The task: Reproduce every entry exactly as given.

Supplied information:

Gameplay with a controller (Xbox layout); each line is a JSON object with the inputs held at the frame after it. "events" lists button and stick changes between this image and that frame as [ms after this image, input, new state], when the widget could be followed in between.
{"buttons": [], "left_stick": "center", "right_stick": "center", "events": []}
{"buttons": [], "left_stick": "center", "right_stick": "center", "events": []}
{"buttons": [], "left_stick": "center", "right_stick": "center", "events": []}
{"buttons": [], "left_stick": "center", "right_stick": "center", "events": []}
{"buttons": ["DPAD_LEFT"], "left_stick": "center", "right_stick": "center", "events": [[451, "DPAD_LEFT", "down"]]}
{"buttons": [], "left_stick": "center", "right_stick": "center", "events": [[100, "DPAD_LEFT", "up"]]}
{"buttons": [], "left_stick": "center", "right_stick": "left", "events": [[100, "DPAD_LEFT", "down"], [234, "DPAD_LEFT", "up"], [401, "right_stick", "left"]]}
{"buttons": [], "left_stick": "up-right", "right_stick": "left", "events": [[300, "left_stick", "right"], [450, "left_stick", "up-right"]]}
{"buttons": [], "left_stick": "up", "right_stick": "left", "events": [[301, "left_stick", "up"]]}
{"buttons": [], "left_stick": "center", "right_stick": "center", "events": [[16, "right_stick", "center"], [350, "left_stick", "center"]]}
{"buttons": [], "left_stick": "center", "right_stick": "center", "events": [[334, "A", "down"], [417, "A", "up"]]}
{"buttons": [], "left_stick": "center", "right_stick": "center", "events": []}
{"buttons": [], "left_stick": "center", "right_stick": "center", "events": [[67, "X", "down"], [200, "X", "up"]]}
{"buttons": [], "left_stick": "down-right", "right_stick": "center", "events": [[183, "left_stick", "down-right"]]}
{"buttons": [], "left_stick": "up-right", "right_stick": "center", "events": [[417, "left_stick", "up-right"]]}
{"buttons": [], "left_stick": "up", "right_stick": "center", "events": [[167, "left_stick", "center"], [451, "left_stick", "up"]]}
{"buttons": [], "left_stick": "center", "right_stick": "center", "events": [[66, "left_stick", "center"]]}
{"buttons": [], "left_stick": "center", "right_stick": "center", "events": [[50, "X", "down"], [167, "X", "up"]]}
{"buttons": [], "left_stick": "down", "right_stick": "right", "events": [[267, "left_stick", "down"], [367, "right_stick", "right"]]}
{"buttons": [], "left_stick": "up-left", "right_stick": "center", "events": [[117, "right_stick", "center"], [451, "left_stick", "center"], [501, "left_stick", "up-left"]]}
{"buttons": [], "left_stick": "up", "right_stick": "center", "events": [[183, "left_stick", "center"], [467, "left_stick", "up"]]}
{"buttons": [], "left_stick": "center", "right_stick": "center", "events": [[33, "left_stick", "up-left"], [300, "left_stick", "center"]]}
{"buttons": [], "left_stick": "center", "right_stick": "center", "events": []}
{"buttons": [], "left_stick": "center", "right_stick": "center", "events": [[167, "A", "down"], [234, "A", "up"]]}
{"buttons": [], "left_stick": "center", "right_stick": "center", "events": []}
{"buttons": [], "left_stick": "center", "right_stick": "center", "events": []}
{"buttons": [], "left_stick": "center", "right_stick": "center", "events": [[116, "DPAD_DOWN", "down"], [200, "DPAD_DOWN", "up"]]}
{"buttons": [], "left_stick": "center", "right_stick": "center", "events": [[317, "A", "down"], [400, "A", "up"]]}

Solution to the exercise:
Gameplay with a controller (Xbox layout); each line is a JSON object with the inputs held at the frame after it. "events" lists button and stick changes between this image and that frame as [ms after this image, input, new state], when the widget could be followed in between.
{"buttons": [], "left_stick": "center", "right_stick": "center", "events": []}
{"buttons": [], "left_stick": "center", "right_stick": "center", "events": []}
{"buttons": [], "left_stick": "center", "right_stick": "center", "events": []}
{"buttons": [], "left_stick": "center", "right_stick": "center", "events": []}
{"buttons": ["DPAD_LEFT"], "left_stick": "center", "right_stick": "center", "events": [[451, "DPAD_LEFT", "down"]]}
{"buttons": [], "left_stick": "center", "right_stick": "center", "events": [[100, "DPAD_LEFT", "up"]]}
{"buttons": [], "left_stick": "center", "right_stick": "left", "events": [[100, "DPAD_LEFT", "down"], [234, "DPAD_LEFT", "up"], [401, "right_stick", "left"]]}
{"buttons": [], "left_stick": "up-right", "right_stick": "left", "events": [[300, "left_stick", "right"], [450, "left_stick", "up-right"]]}
{"buttons": [], "left_stick": "up", "right_stick": "left", "events": [[301, "left_stick", "up"]]}
{"buttons": [], "left_stick": "center", "right_stick": "center", "events": [[16, "right_stick", "center"], [350, "left_stick", "center"]]}
{"buttons": [], "left_stick": "center", "right_stick": "center", "events": [[334, "A", "down"], [417, "A", "up"]]}
{"buttons": [], "left_stick": "center", "right_stick": "center", "events": []}
{"buttons": [], "left_stick": "center", "right_stick": "center", "events": [[67, "X", "down"], [200, "X", "up"]]}
{"buttons": [], "left_stick": "down-right", "right_stick": "center", "events": [[183, "left_stick", "down-right"]]}
{"buttons": [], "left_stick": "up-right", "right_stick": "center", "events": [[417, "left_stick", "up-right"]]}
{"buttons": [], "left_stick": "up", "right_stick": "center", "events": [[167, "left_stick", "center"], [451, "left_stick", "up"]]}
{"buttons": [], "left_stick": "center", "right_stick": "center", "events": [[66, "left_stick", "center"]]}
{"buttons": [], "left_stick": "center", "right_stick": "center", "events": [[50, "X", "down"], [167, "X", "up"]]}
{"buttons": [], "left_stick": "down", "right_stick": "right", "events": [[267, "left_stick", "down"], [367, "right_stick", "right"]]}
{"buttons": [], "left_stick": "up-left", "right_stick": "center", "events": [[117, "right_stick", "center"], [451, "left_stick", "center"], [501, "left_stick", "up-left"]]}
{"buttons": [], "left_stick": "up", "right_stick": "center", "events": [[183, "left_stick", "center"], [467, "left_stick", "up"]]}
{"buttons": [], "left_stick": "center", "right_stick": "center", "events": [[33, "left_stick", "up-left"], [300, "left_stick", "center"]]}
{"buttons": [], "left_stick": "center", "right_stick": "center", "events": []}
{"buttons": [], "left_stick": "center", "right_stick": "center", "events": [[167, "A", "down"], [234, "A", "up"]]}
{"buttons": [], "left_stick": "center", "right_stick": "center", "events": []}
{"buttons": [], "left_stick": "center", "right_stick": "center", "events": []}
{"buttons": [], "left_stick": "center", "right_stick": "center", "events": [[116, "DPAD_DOWN", "down"], [200, "DPAD_DOWN", "up"]]}
{"buttons": [], "left_stick": "center", "right_stick": "center", "events": [[317, "A", "down"], [400, "A", "up"]]}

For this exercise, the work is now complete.